Supervisors generally may not change an employee's regularly scheduled basic tour of duty after the workweek begins. (See 5 U.S.C. 6101(a)(3).) However, supervisors may cancel regularly scheduled overtime work or may order irregular or occasional overtime work. For employees under flexible work schedules, supervisors may require, during a workweek, that some (planned) flexible hours of work be performed at another time not in excess of 8 hours in a day or 40 hours in a week. (See OPM's Handbook on Alternative Work Schedules, section 12d.

When an employee's home (or telecenter or satellite office) is an authorized or designated work site, when is an employee's travel/commute between that location and the employee's main office location considered work or nonwork hours? Does the employee's work schedule change?

Consider the following scenarios:

  1. when an employee has a preplanned event, e.g., a meeting, scheduled in the main office on the employee's telecommuting day and remains at the main office for that employee's normal work schedule.

    This scenario implies that the agency has a compelling reason to require the employee to work at the main office for at least part of the day. When that occurs, the agency may want to cancel the employee's authority to telecommute on the day of the meeting in the main office or reschedule his or her telecommuting day. If a telecommuter is required to travel to the main office during his or her regularly scheduled basic tour of duty on that day, the agency must credit the travel time as hours of work. In order to maximize productivity and avoid situations where a telecommuter has a greater pay benefit than employees who do not telecommute, agencies should avoid requiring a telecommuter to travel to the main office during his or her regularly scheduled basic tour of duty.

  2. when an employee is directed to come in (called back) to the office for an unplanned event, e.g., to work on an urgent assignment for which the employee doesn't have the resources available at home to complete.

    If a telecommuter is directed to travel to the main office during his or her regularly scheduled basic tour of duty, the telecommuter's travel hours must be credited as hours of work. If the telecommuter is directed to travel back to the main office before or after his or her regularly scheduled basic tour of duty for irregular or occasional overtime work, the employee is entitled to at least 2 hours of overtime pay under the "call back" rules. (See 5 CFR 550.112(h) and 551.401(e).)

* ACTIVITY 1:
Answer these questions about the passage on telecommuting and tours of duty:
(a) Which handbook section is cited for supervisors requiring flexible hours to be worked at another time?
(b) How many hours of overtime pay, at minimum, is a telecommuter entitled to under the "call back" rules?
(c) How must the agency treat a telecommuter's travel time to the main office during the regularly scheduled basic tour of duty?

Images of plotted data:
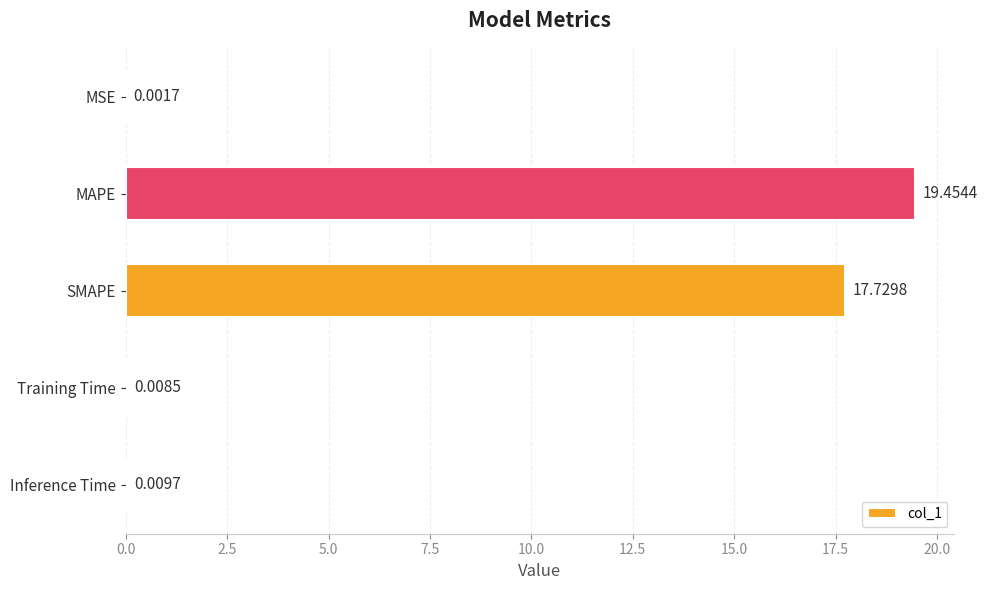

Does the chart contain stacked bars?

No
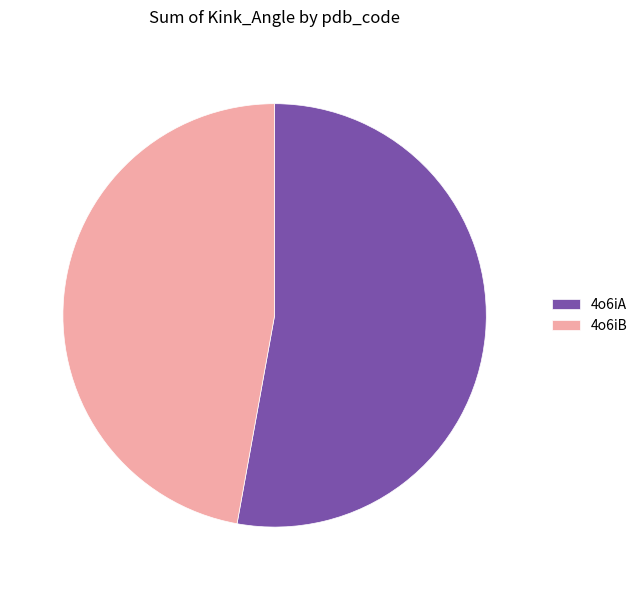

Is the sum of 4o6iA and 4o6iB greater than half?

Yes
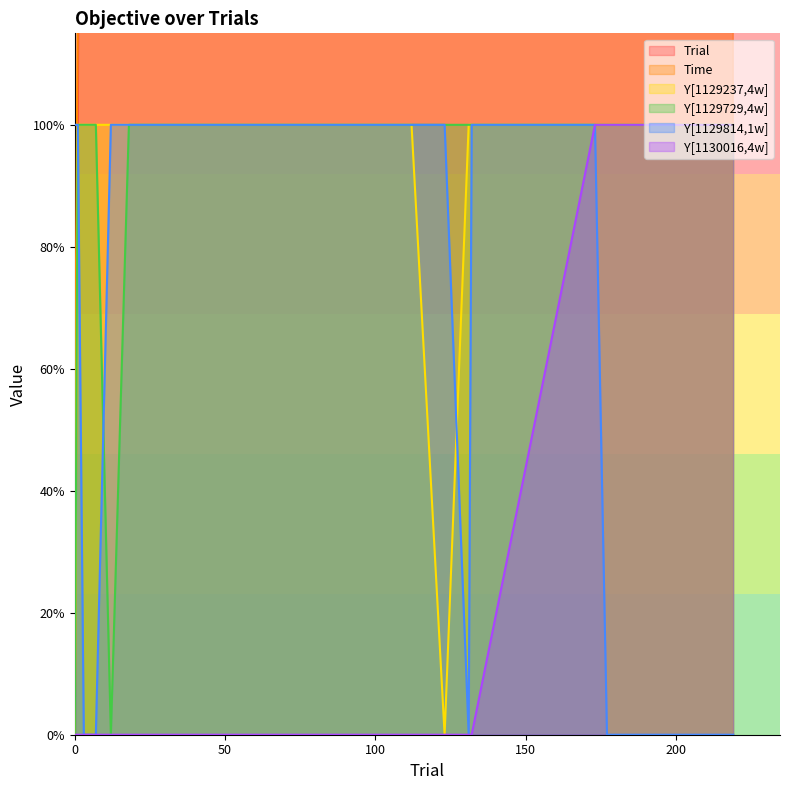

What is the average value of the Y[1129814,1w] series?

0.6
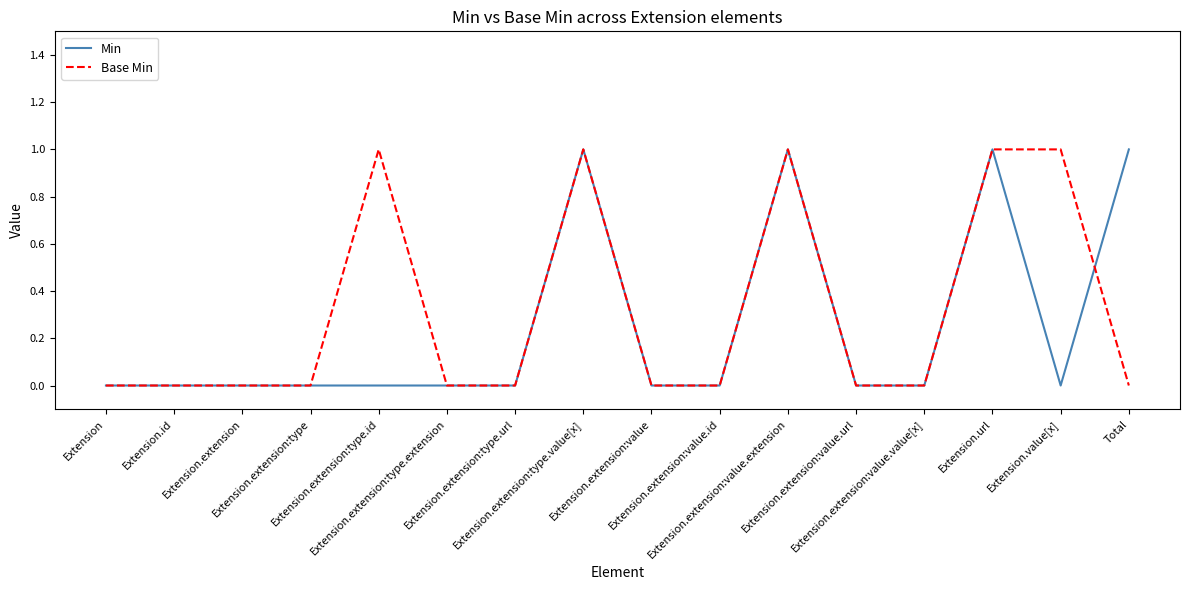

True or false: Base Min has more than 0 points higher than both neighbors.

True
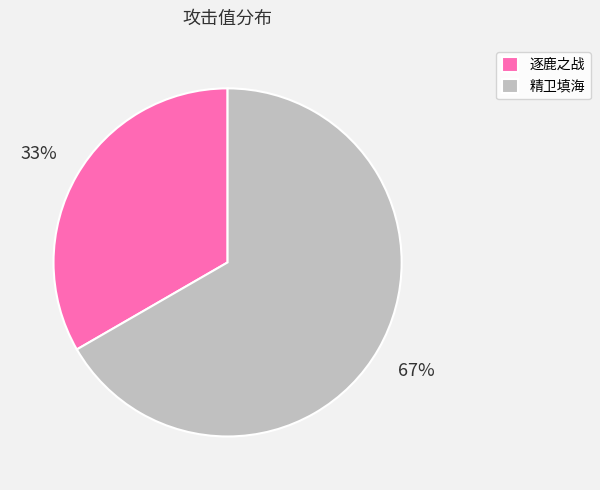

Combined, do 精卫填海 and 逐鹿之战 account for over 50%?

Yes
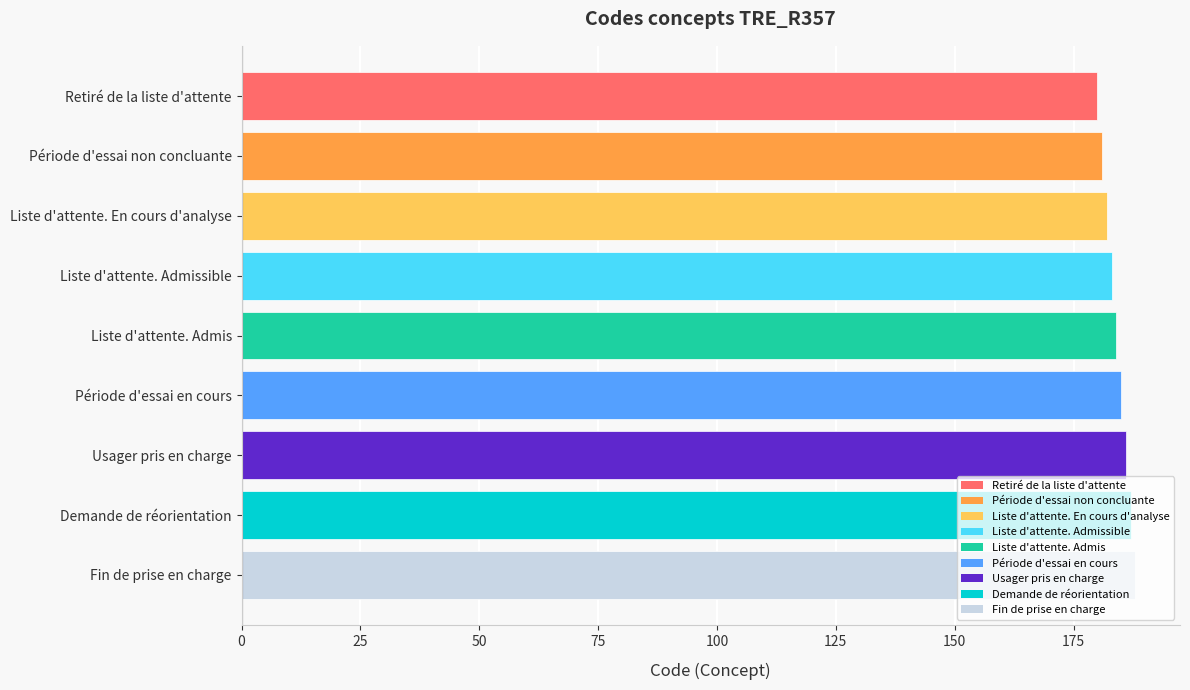

What is the change in value from Liste d'attente. Admissible to Demande de réorientation?

+4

* ACTIVITY 2: Copy the text lines of the records verbatim, leaving the pictures out of your answer.

* RESPONSE BOX 1:
(a) Section 12d of OPM's Handbook on Alternative Work Schedules.
(b) At least 2 hours.
(c) The agency must credit it as hours of work.

* RESPONSE BOX 2:
Does the chart contain stacked bars?

No

Is the sum of 4o6iA and 4o6iB greater than half?

Yes

What is the average value of the Y[1129814,1w] series?

0.6

True or false: Base Min has more than 0 points higher than both neighbors.

True

Combined, do 精卫填海 and 逐鹿之战 account for over 50%?

Yes

What is the change in value from Liste d'attente. Admissible to Demande de réorientation?

+4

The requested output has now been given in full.